TEXT BLOCK ▸
________________

Defining Imperialism

In his 1916 “Popular Outline,” as he subtitled his work, Lenin defined imperialism as

capitalism at that stage of development at which the domination of monopolies and finance capital is established; in which the export of capital has acquired pronounced importance; in which the division of the world among the international trusts has begun; in which the division of all the territories of the globe among the biggest capitalist powers has been completed.2

Bukharin and Preobrazhensky understood imperialism as “the policy of conquest which financial capital pursues in the struggle for markets for the sources of raw material, and for places in which capital can be invested.”3 Bukharin, a contemporary of Lenin and editor of Pravda from 1917 to 1929, drew conclusions similar to Lenin’s list of imperialism’s key features, delineating imperialism as “a product of finance capitalism” and arguing that “finance capital cannot pursue any other policy than an imperialist one.”4

For Bukharin, imperialism is also necessarily a form of state capitalism, a difficult concept to apply in the context of neoliberalism, which is based more on worldwide domination by corporations than nation-states. He saw nations as “state capitalist trusts” locked in a “worldwide struggle” leading to global war.5 For Bukharin, imperialism is simply “the expression of competition between” these trusts, all aiming to “centraliz[e] and concentrat[e] capital in their hands.”6 Lenin, in contrast, wrote that “an essential feature of imperialism is the rivalry between several great powers in the striving for hegemony, i.e., for the conquest of territory, not so much directly for themselves as to weaken the adversary and undermine his hegemony.”7 Lenin’s formulation of a competition between “great powers” is more careful than Bukharin’s concept of state capitalist trusts, because it encompasses both companies and states.

For Rosa Luxemburg, meanwhile, imperialism is the violent geographical and political expansion of the accumulation of capital, the

competitive struggle for what remains still open of the non-capitalist environment…. With the high development of the capitalist countries and their increasingly severe competition in acquiring non-capitalist areas, imperialism grows in lawlessness and violence, both in aggression against the non-capitalist world and in ever more serious conflicts among the competing capitalist countries. But the more violently, ruthlessly and thoroughly imperialism brings about the decline of non-capitalist civilizations, the more rapidly it cuts the very ground from under the feet of capitalist accumulation.8

Luxemburg argues that capital wants to extend exploitation globally, to “mobilize world labor power without restriction in order to utilize all productive forces of the globe.”9

Whatever their differences, Lenin, Bukharin, and Luxemburg all share the conviction that imperialism is “the final phase of capitalism,”10 or a form of “decaying capitalism,”11 and that consequently the “ruin of the bourgeoisie is inevitable.”12 Such statements reflect not just the political optimism felt by revolutionaries of the time, but also a then-common structuralist and functionalist understanding of capitalism that assumed the system’s inevitable decline. Indeed, they were writing at the outbreak of the First World War, which was to be followed after a short prosperity by the Great Depression and the Second World War—giving adequate support to their arguments for the global instability of the system. A hundred years later, capitalism continues. But while it may have taken on new qualities, capitalism can still be characterized as imperialism, and continues to experience major outbreaks of its inherent tendencies toward crisis.13

Labor and Imperialism

Lenin, Bukharin, and Luxemburg all saw the international division of labor as a central feature of imperialism. Lenin uses the notion of the division of labor to mean a division between the industries on which certain banks focus their investment activities.14 He sees the export of capital, in contrast to the export of goods, as a crucial feature of imperialism:

As long as capitalism remains what it is, surplus capital will be utilized not for the purpose of raising the standard of living of the masses in a given country, for this would mean a decline in profits for the capitalists, but for the purpose of increasing profits by exporting capital abroad to the backward countries. In these backward countries profits are usually high, for capital is scarce, the price of land is relatively low, wages are low, [and] raw materials are cheap.15

Similarly, Bukharin argued, based on Marx, that a social division of labor between town and country and among enterprises, branches, economic subdivisions, and nations–the international division of labor–is a defining feature of capitalism.16 This division depends partly on natural causes (for example, “cocoa can be produced only in tropical countries”17) and partly on social causes, “the unequal development of productive forces” which “creates different economic types and different production spheres, thus increasing the scope of international social division of labor.”18 The “labor of every individual country becomes part of that world social labor through the exchange that takes place on an international scale.”19 Given a world market and unequal productivity, less productive countries are forced to sell commodities at prices below their value in order to compete, which results in a system of unequal exchange.

________________

INFORMATION SUPPLIED ▸
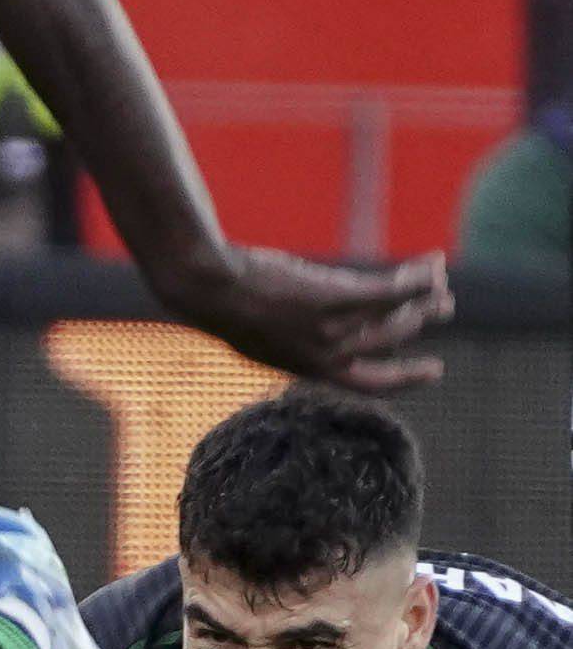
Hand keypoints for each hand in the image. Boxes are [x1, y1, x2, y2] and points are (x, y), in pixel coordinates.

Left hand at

________________

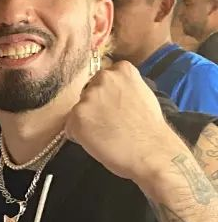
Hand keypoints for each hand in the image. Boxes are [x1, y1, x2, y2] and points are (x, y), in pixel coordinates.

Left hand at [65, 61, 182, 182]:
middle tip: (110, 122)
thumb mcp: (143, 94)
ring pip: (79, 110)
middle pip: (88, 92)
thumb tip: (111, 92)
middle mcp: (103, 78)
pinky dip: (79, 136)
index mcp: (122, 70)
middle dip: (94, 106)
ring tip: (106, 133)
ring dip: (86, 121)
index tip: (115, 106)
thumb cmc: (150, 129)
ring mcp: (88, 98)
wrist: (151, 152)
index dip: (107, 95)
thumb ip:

________________

WORK TO COMPLETE ▸ Pick up the text on imperialism after its last sentence and keep going. The entries come from a different source than the text on imperialism.

RESPONSE TO THIS TASK ▸
Rosa Luxemburg focused in her concept of imperialism on the “relations between capitalism and the non-capitalist modes of production,” in which the

predominant methods are colonial policy, an international loan system—a policy of spheres of interest—and war. Force, fraud, oppression, looting are openly displayed without any attempt at concealment, and it requires an effort to discover within this tangle of political violence and contests of power the stern laws of the economic process.20

For Luxemburg, the international relations of imperialism require robbery and the exploitation of labor: “Capital needs the means of production and the labor power of the whole globe for untrammeled accumulation.” Hence, “it cannot manage without the natural resources and the labor power of all territories.…’sweating blood and filth with every pore from head to toe’ characterizes not only the birth of capital but also its progress in the world at every step.”21

Although Lenin, Bukharin, and Luxemburg differed politically on several aspects of imperialism, especially on questions concerning the role of nationalism in class struggles and liberation, national self-determination, and the use of foreign markets in capitalism, it is clear that for all three theorists, the periphery is not just a source of resources and a market for selling commodities, but is also embedded in an international division of labor.22 As part of this division, the exploitation of workers in the periphery enables the export and appropriation of surplus value by large companies.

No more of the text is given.